═════ TRECHO DO DOCUMENTO ═════

Cerca de 250 pessoas participaram da manifestação promovida por estudantes da instituição | Foto Cláudio Costa/OCP News
Cerca de 250 pessoas participaram da manifestação promovida por estudantes da instituição | Foto Cláudio Costa/OCP News

Cerca de 250 pessoas participaram da manifestação dos estudantes dos dois câmpus de Jaraguá do Sul do Instituto Federal de Santa Catarina (IFSC), na tarde desta quarta-feira (15), no Centro da cidade. Os estudantes protestavam contra o corte de 30% no orçamento das universidades e institutos federais, anunciado pelo governo federal.

A estudante da oitava fase do curso técnico de química do IFSC, Milena Leithold, explica que a paralisação partiu da classe estudantil por ser a categoria diretamente afetada pelos cortes.

Segundo Milena, o corte vai atingir os benefícios da assistência estudantil concedidos a alunos de alta vulnerabilidade social, além de prejudicar a continuidade dos projetos de pesquisa, que seria uma das principais produções da instituição e pelos quais é reconhecida. O receio dos estudantes é que o corte leve à estagnação da produção de pesquisa.

A coordenadora pedagógica do IFSC Kely Zimmermann, informa que para o campus do Centro de Jaraguá do Sul (já que a cidade também tem um campus no bairro Rau), o impacto do corte será de R$ 900 mil a menos no orçamento da instituição, que é de aproximadamente R$ 2,5 milhões para todo o ano.

Para tentar reverter a situação, os estudantes organizaram a manifestação, integrando o movimento nacional de paralisação, que aconteceu nesta quarta-feira em cidades, como Joinville e Florianópolis.

A intenção dos alunos do IFSC de Jaraguá do Sul é também de chamar a comunidade da região para conhecer a instituição e ver onde os recursos públicos estão sendo aplicados.

═════

O QUE FAZER >>
**a)** Passe para o inglês esta frase da notícia sobre o protesto dos estudantes: "Os estudantes protestavam contra o corte de 30% no orçamento das universidades e institutos federais, anunciado pelo governo federal."
**b)** De acordo com a notícia sobre o protesto dos estudantes, quanto o campus do Centro de Jaraguá do Sul vai perder no orçamento por causa do corte?
O material abaixo não é necessário.

═════ TRECHOS DE DADOS ═════

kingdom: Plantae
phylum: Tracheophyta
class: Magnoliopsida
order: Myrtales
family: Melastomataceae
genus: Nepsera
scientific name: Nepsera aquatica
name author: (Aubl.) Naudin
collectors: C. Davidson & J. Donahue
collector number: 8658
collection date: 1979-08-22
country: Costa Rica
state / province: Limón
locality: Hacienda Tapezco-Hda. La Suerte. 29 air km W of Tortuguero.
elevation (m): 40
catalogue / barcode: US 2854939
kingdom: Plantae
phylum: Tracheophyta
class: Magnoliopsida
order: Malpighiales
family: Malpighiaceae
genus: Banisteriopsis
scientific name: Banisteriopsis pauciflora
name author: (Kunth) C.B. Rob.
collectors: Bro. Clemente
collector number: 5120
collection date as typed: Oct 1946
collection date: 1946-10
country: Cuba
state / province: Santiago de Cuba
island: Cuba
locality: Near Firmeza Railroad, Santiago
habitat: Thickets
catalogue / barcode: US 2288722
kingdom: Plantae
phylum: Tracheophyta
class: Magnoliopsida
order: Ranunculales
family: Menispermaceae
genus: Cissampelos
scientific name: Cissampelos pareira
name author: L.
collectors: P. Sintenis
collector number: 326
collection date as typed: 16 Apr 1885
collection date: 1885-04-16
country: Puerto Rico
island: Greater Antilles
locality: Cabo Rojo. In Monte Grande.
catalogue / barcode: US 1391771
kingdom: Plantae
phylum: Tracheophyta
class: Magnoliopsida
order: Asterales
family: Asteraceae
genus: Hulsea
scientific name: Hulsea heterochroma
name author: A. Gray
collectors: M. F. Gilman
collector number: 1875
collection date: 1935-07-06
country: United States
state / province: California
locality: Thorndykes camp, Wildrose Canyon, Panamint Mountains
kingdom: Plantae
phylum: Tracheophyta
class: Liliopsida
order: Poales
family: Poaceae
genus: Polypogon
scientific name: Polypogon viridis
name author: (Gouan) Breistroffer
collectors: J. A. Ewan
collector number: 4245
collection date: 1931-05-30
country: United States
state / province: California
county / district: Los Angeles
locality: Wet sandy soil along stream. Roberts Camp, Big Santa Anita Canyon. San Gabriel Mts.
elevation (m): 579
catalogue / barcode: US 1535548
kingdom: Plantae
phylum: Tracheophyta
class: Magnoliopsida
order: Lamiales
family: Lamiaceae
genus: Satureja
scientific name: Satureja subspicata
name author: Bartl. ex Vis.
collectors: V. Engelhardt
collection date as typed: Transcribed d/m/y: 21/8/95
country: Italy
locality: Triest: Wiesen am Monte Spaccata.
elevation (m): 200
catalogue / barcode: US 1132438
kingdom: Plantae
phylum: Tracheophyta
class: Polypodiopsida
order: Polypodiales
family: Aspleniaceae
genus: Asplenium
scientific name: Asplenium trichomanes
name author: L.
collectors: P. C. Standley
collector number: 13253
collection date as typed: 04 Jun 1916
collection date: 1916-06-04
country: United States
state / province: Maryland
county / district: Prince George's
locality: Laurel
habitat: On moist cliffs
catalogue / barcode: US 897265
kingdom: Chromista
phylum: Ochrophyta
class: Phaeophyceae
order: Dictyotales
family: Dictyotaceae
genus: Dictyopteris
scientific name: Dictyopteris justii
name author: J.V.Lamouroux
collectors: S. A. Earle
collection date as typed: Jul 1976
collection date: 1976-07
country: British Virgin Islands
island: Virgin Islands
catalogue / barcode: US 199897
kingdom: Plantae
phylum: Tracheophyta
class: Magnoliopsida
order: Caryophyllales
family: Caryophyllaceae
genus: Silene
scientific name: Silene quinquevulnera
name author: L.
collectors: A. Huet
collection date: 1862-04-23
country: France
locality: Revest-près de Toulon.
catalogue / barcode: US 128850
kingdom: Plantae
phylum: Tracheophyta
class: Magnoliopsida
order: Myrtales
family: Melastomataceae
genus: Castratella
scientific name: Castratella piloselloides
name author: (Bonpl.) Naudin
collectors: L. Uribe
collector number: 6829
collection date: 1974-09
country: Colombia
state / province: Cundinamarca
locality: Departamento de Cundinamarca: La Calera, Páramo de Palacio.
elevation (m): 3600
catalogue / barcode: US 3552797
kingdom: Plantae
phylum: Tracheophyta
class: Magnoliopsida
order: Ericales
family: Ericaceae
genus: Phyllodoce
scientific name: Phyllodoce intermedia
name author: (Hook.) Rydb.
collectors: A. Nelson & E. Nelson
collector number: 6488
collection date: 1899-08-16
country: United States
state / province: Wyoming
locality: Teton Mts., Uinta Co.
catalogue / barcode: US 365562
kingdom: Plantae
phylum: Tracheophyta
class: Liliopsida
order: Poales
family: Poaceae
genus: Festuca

═════

RESPOSTAS NUMERADAS >>
**a)** The students were protesting against the 30% cut in the budget of federal universities and institutes, announced by the federal government.

**b)** R$ 900 mil.